Euro sign

The euro sign ( € ) is the currency symbol for the euro. It was presented to the public on 12 December 1996 and launched in 1997 by the European Commission of the EC countries as a symbol of a common European currency. The euro sign is, except in constellations, behind the number.

It is on a 1974 set up as a study design of the former chief graphic designer of the European Community ( EC), Arthur Eisenmenger, are based. The European Commission replies that it was developed by a four-member, unnamed team. The euro sign is a big but round E, which in the middle of two horizontal lines has ( or even like a C with an equal sign (=) combined). It is reminiscent of the Greek letter epsilon ( ε ) and thus to the ancient origins of Europe. The two straight lines ( parallels ) symbolize the stability of the euro.

The constructed, static origin graphic was of the type designers soon as a new currency symbol accepted (comparable to the sign of dollar $, Naira ₦, Pound £, Won ₩ or Yen ¥ ), which earned him the rank of writing specific character that formally the letter forms of itself must subordinate font family.

Representation in computer systems and replacement

Coding

The Euro currency symbol is represented by the hexadecimal code U 20 AC in Unicode system. Also exist in the older 8-bit family of standards ISO 8859 with ISO 8859-15 ( ISO Latin-9 ) and ISO 8859-16 ( ISO-Latin -10), since 2003, ISO 8859-7 ( Greek), three character encodings representing the euro symbol among the hexadecimal code 0xA4. Under Microsoft Windows often comes the proprietary character encoding Windows CP -1252 for use in which the euro symbol is represented by 0x80 (hexadecimal). In HTML it can by € be coded.

Keyboard

On the German standard PC keyboard, the euro sign is as third assignment on the E button.

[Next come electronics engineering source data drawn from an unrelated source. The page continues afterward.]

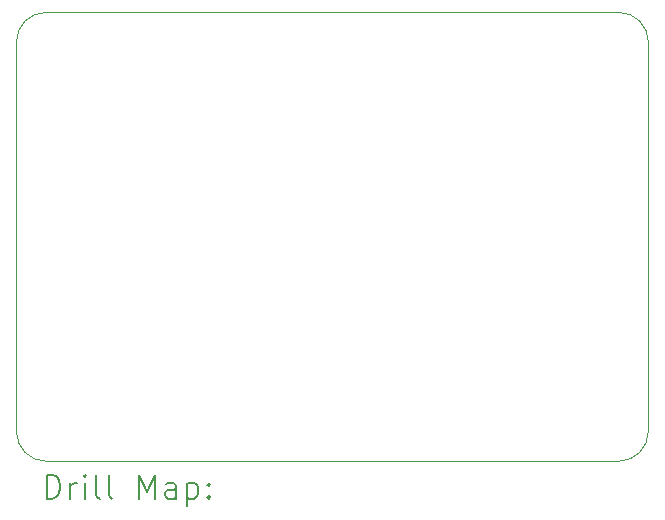
<source format=gbr>
%TF.GenerationSoftware,KiCad,Pcbnew,8.0.3-8.0.3-0~ubuntu24.04.1*%
%TF.CreationDate,2024-07-11T14:27:07+08:00*%
%TF.ProjectId,CawBMS,43617742-4d53-42e6-9b69-6361645f7063,rev?*%
%TF.SameCoordinates,Original*%
%TF.FileFunction,Drillmap*%
%TF.FilePolarity,Positive*%
%FSLAX45Y45*%
G04 Gerber Fmt 4.5, Leading zero omitted, Abs format (unit mm)*
G04 Created by KiCad (PCBNEW 8.0.3-8.0.3-0~ubuntu24.04.1) date 2024-07-11 14:27:07*
%MOMM*%
%LPD*%
G01*
G04 APERTURE LIST*
%ADD10C,0.100000*%
%ADD11C,0.200000*%
G04 APERTURE END LIST*
D10*
X11000000Y-9450000D02*
G75*
G02*
X11250000Y-9200000I250000J0D01*
G01*
X11250000Y-13000000D02*
X16100000Y-13000000D01*
X16100000Y-9200000D02*
G75*
G02*
X16350000Y-9450000I0J-250000D01*
G01*
X16350000Y-12750000D02*
G75*
G02*
X16100000Y-13000000I-250000J0D01*
G01*
X11250000Y-13000000D02*
G75*
G02*
X11000000Y-12750000I0J250000D01*
G01*
X16350000Y-12750000D02*
X16350000Y-9450000D01*
X11000000Y-9450000D02*
X11000000Y-12750000D01*
X16100000Y-9200000D02*
X11250000Y-9200000D01*
D11*
X11255777Y-13316484D02*
X11255777Y-13116484D01*
X11255777Y-13116484D02*
X11303396Y-13116484D01*
X11303396Y-13116484D02*
X11331967Y-13126008D01*
X11331967Y-13126008D02*
X11351015Y-13145055D01*
X11351015Y-13145055D02*
X11360539Y-13164103D01*
X11360539Y-13164103D02*
X11370062Y-13202198D01*
X11370062Y-13202198D02*
X11370062Y-13230769D01*
X11370062Y-13230769D02*
X11360539Y-13268865D01*
X11360539Y-13268865D02*
X11351015Y-13287912D01*
X11351015Y-13287912D02*
X11331967Y-13306960D01*
X11331967Y-13306960D02*
X11303396Y-13316484D01*
X11303396Y-13316484D02*
X11255777Y-13316484D01*
X11455777Y-13316484D02*
X11455777Y-13183150D01*
X11455777Y-13221246D02*
X11465301Y-13202198D01*
X11465301Y-13202198D02*
X11474824Y-13192674D01*
X11474824Y-13192674D02*
X11493872Y-13183150D01*
X11493872Y-13183150D02*
X11512920Y-13183150D01*
X11579586Y-13316484D02*
X11579586Y-13183150D01*
X11579586Y-13116484D02*
X11570062Y-13126008D01*
X11570062Y-13126008D02*
X11579586Y-13135531D01*
X11579586Y-13135531D02*
X11589110Y-13126008D01*
X11589110Y-13126008D02*
X11579586Y-13116484D01*
X11579586Y-13116484D02*
X11579586Y-13135531D01*
X11703396Y-13316484D02*
X11684348Y-13306960D01*
X11684348Y-13306960D02*
X11674824Y-13287912D01*
X11674824Y-13287912D02*
X11674824Y-13116484D01*
X11808158Y-13316484D02*
X11789110Y-13306960D01*
X11789110Y-13306960D02*
X11779586Y-13287912D01*
X11779586Y-13287912D02*
X11779586Y-13116484D01*
X12036729Y-13316484D02*
X12036729Y-13116484D01*
X12036729Y-13116484D02*
X12103396Y-13259341D01*
X12103396Y-13259341D02*
X12170062Y-13116484D01*
X12170062Y-13116484D02*
X12170062Y-13316484D01*
X12351015Y-13316484D02*
X12351015Y-13211722D01*
X12351015Y-13211722D02*
X12341491Y-13192674D01*
X12341491Y-13192674D02*
X12322443Y-13183150D01*
X12322443Y-13183150D02*
X12284348Y-13183150D01*
X12284348Y-13183150D02*
X12265301Y-13192674D01*
X12351015Y-13306960D02*
X12331967Y-13316484D01*
X12331967Y-13316484D02*
X12284348Y-13316484D01*
X12284348Y-13316484D02*
X12265301Y-13306960D01*
X12265301Y-13306960D02*
X12255777Y-13287912D01*
X12255777Y-13287912D02*
X12255777Y-13268865D01*
X12255777Y-13268865D02*
X12265301Y-13249817D01*
X12265301Y-13249817D02*
X12284348Y-13240293D01*
X12284348Y-13240293D02*
X12331967Y-13240293D01*
X12331967Y-13240293D02*
X12351015Y-13230769D01*
X12446253Y-13183150D02*
X12446253Y-13383150D01*
X12446253Y-13192674D02*
X12465301Y-13183150D01*
X12465301Y-13183150D02*
X12503396Y-13183150D01*
X12503396Y-13183150D02*
X12522443Y-13192674D01*
X12522443Y-13192674D02*
X12531967Y-13202198D01*
X12531967Y-13202198D02*
X12541491Y-13221246D01*
X12541491Y-13221246D02*
X12541491Y-13278388D01*
X12541491Y-13278388D02*
X12531967Y-13297436D01*
X12531967Y-13297436D02*
X12522443Y-13306960D01*
X12522443Y-13306960D02*
X12503396Y-13316484D01*
X12503396Y-13316484D02*
X12465301Y-13316484D01*
X12465301Y-13316484D02*
X12446253Y-13306960D01*
X12627205Y-13297436D02*
X12636729Y-13306960D01*
X12636729Y-13306960D02*
X12627205Y-13316484D01*
X12627205Y-13316484D02*
X12617682Y-13306960D01*
X12617682Y-13306960D02*
X12627205Y-13297436D01*
X12627205Y-13297436D02*
X12627205Y-13316484D01*
X12627205Y-13192674D02*
X12636729Y-13202198D01*
X12636729Y-13202198D02*
X12627205Y-13211722D01*
X12627205Y-13211722D02*
X12617682Y-13202198D01*
X12617682Y-13202198D02*
X12627205Y-13192674D01*
X12627205Y-13192674D02*
X12627205Y-13211722D01*
M02*

</source>
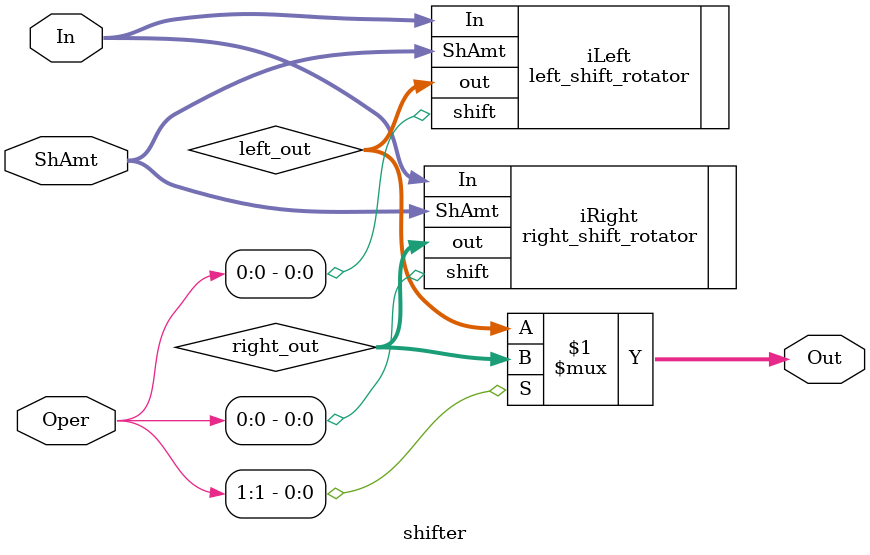
<source format=v>
/*
    CS/ECE 552 Spring '22
    Homework #2, Problem 1
    
    A barrel shifter module.  It is designed to shift a number via rotate
    left, shift left, shift right arithmetic, or shift right logical based
    on the 'Oper' value that is passed in.  It uses these
    shifts to shift the value any number of bits.
 */
module shifter (In, ShAmt, Oper, Out);

    // declare constant for size of inputs, outputs, and # bits to shift
    parameter OPERAND_WIDTH = 16;
    parameter SHAMT_WIDTH   =  4;
    parameter NUM_OPERATIONS = 2;

    input  [OPERAND_WIDTH -1:0] In   ; // Input operand
    input  [SHAMT_WIDTH   -1:0] ShAmt; // Amount to shift/rotate
    input  [NUM_OPERATIONS-1:0] Oper ; // Operation type
    output [OPERAND_WIDTH -1:0] Out  ; // Result of shift/rotate

    /* YOUR CODE HERE */
	wire [OPERAND_WIDTH -1:0] left_out, right_out;			// output from the left_shift_rotator and the right_ari_log_shifter
	
    left_shift_rotator iLeft(
		.In(In), 
		.shift(Oper[0]), 
		.ShAmt(ShAmt), 
		.out(left_out)
	);
	
	// replaced 010 sra Shift right arithmetic by rotate right for the project
	right_shift_rotator iRight(
		.In(In), 
		.shift(Oper[0]), 
		.ShAmt(ShAmt), 
		.out(right_out)
	);
	
	// pick final answer from the submodules
	assign Out = Oper[1] ? right_out : left_out;
   
endmodule

</source>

  • On Windows it can with the help of Alt Gr E or Ctrl Alt E ( can be disabled in exceptional cases) and be entered on the English keyboard using Alt Gr 4.
  • Under Mac OS, the input via Alt E. occurs
  • On Unix or Unix-like systems, the input option of the respective shell or the program used depends, in the major Linux does the input usually with Alt Gr E or above the compose key with = = E or C.
  • It can also be entered by pressing Alt 0128 (numeric keypad).

Substitution

If the character can not be displayed because it is missing in the font or the character set used, so it should be replaced by the abbreviation EUR, or the word euro. The spellings Eur and EURO are not valid.

Today, however, virtually all modern computer systems and fonts based on Unicode, so a replacement for technical reasons it is necessary any more. Even if the keyboard you are using does not have the character, it can be practically always inserted through a corresponding function of the operating system or the respective text editor. Only when programs or fonts are used that have arisen prior to 1997 and have not been brought up to date, it may be a false representation.